*TASK PROMPT*.
Take nothing but the lines from the one with "Figure 4 . IEEE" through the one with "TABLE 4 | Results" in the entries below, both ends kept, and return them exactly with pictures left out.

Stored items
=== Begin Enclosure ===
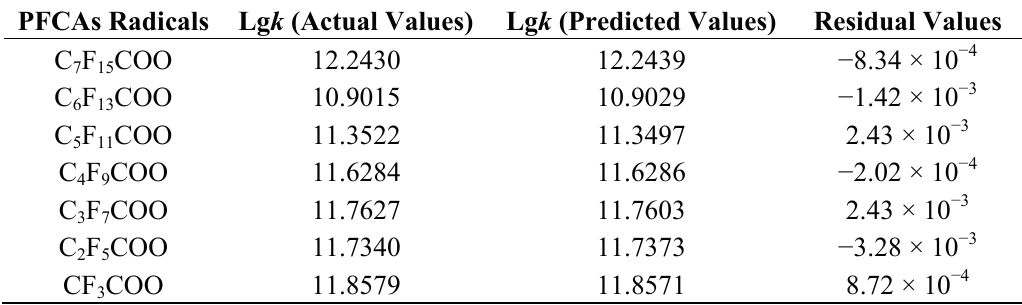
Table 5 . The actual values, predicted values and residual values of the model ( T = 298.15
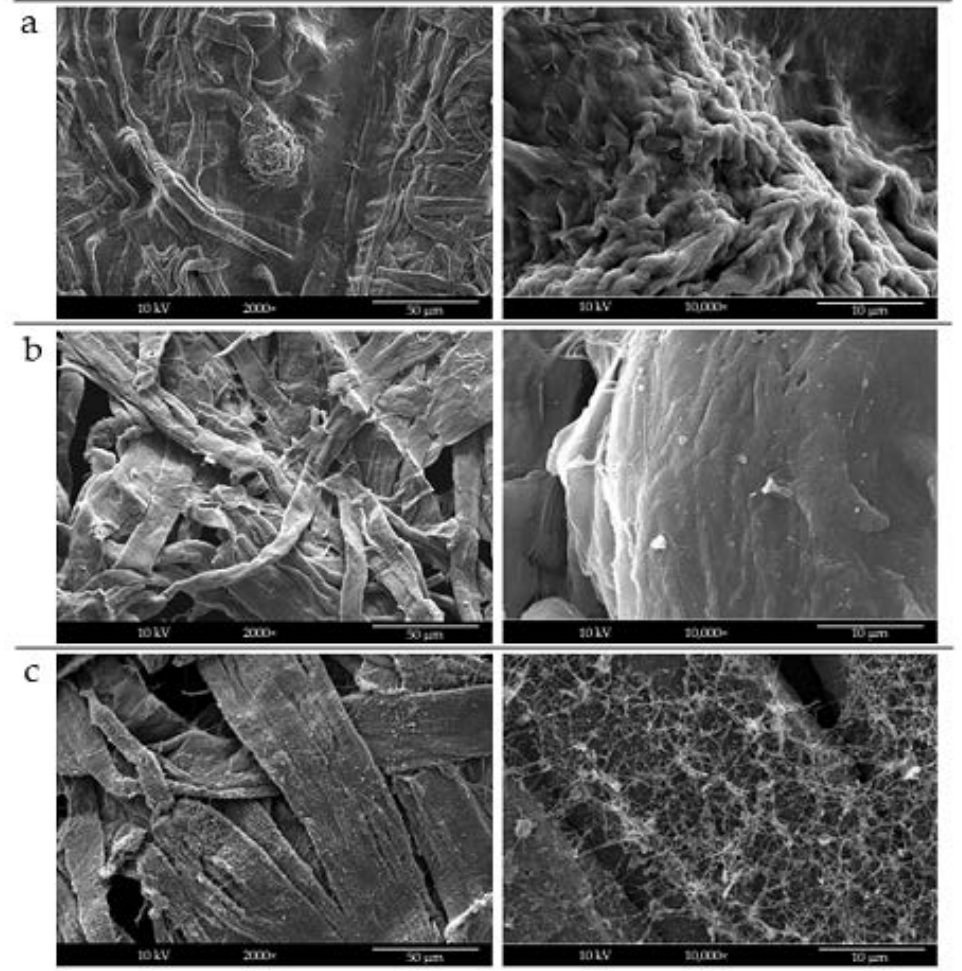
Figure 2. SEM analysis of cellulose tissue decorated with electrosprayed sCNs using different solvent systems: ( a ) distilled water, ( b ) distilled water/acetic acid (50/50 w / w ), and ( c ) distilled water/HFIP (60:40) w / w ). Left column shows zoomed-out (2000 × ), while right column shows zoomed-in (30,000 × )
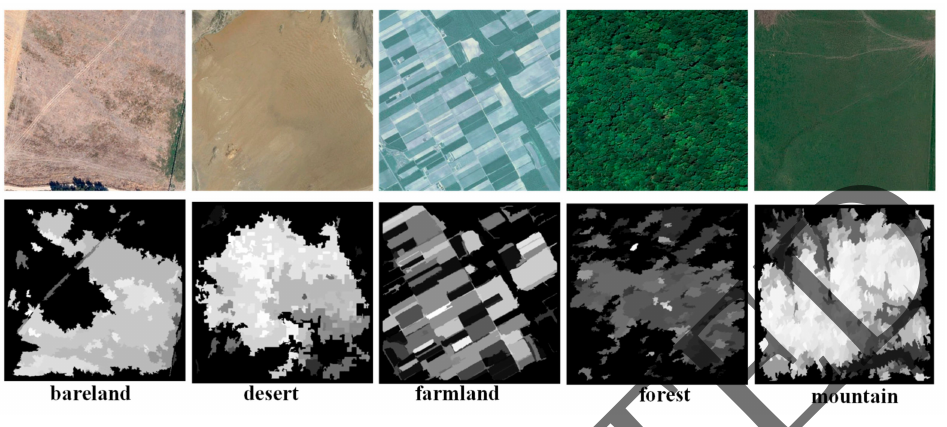
Figure 3. Attention maps of scenes of repeated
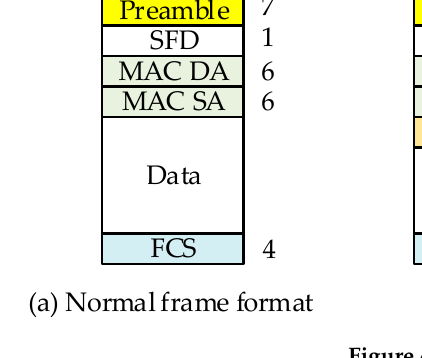
Figure 4 . IEEE 802.1Qbu frame format. Figure 4. IEEE 802.1Qbu frame format. Table 2. Fragmented frame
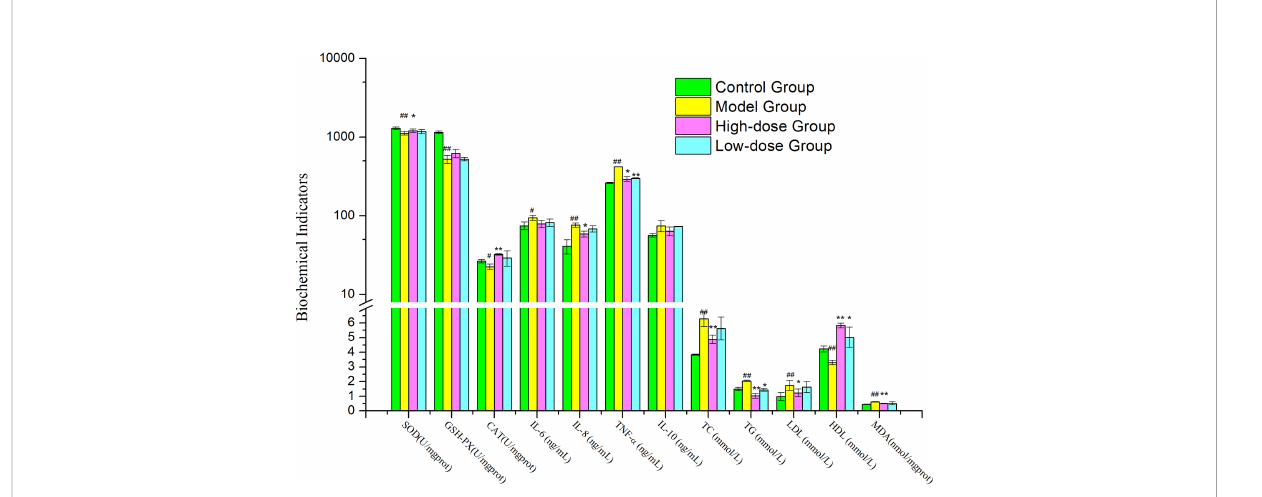
FIGURE 2 Effects of EMZAP on hepatic antioxidant capacity and serum biochemical indicators in mice (n = 10) * P < 0.05 and ** P < 0.01 vs Model Group, # P < 0.05 and ## P < 0.01 vs Control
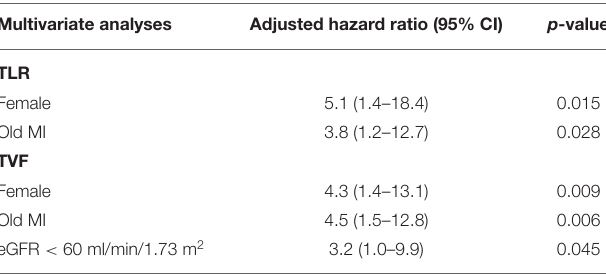
TABLE 4 | Results of multivariate cox proportional hazard models for factors associated with long-term TLR and TVF. Multivariate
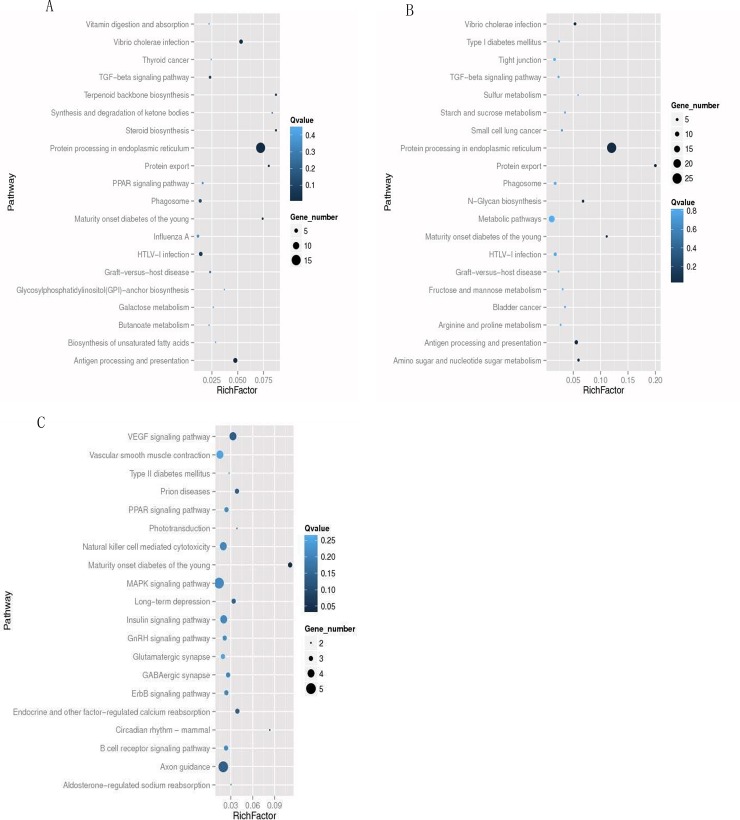
Statistics of pathway enrichment.A Statistic of Pathway Enrichment for con Vs TG, B Statistic of Pathway Enrichment for con Vs TG, C Statistic of Pathway Enrichment for con Vs HG+PA.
=== End Enclosure ===
*SOLUTION BELOW*.
Figure 4 . IEEE 802.1Qbu frame format. Figure 4. IEEE 802.1Qbu frame format. Table 2. Fragmented frame
FIGURE 2 Effects of EMZAP on hepatic antioxidant capacity and serum biochemical indicators in mice (n = 10) * P < 0.05 and ** P < 0.01 vs Model Group, # P < 0.05 and ## P < 0.01 vs Control
TABLE 4 | Results of multivariate cox proportional hazard models for factors associated with long-term TLR and TVF. Multivariate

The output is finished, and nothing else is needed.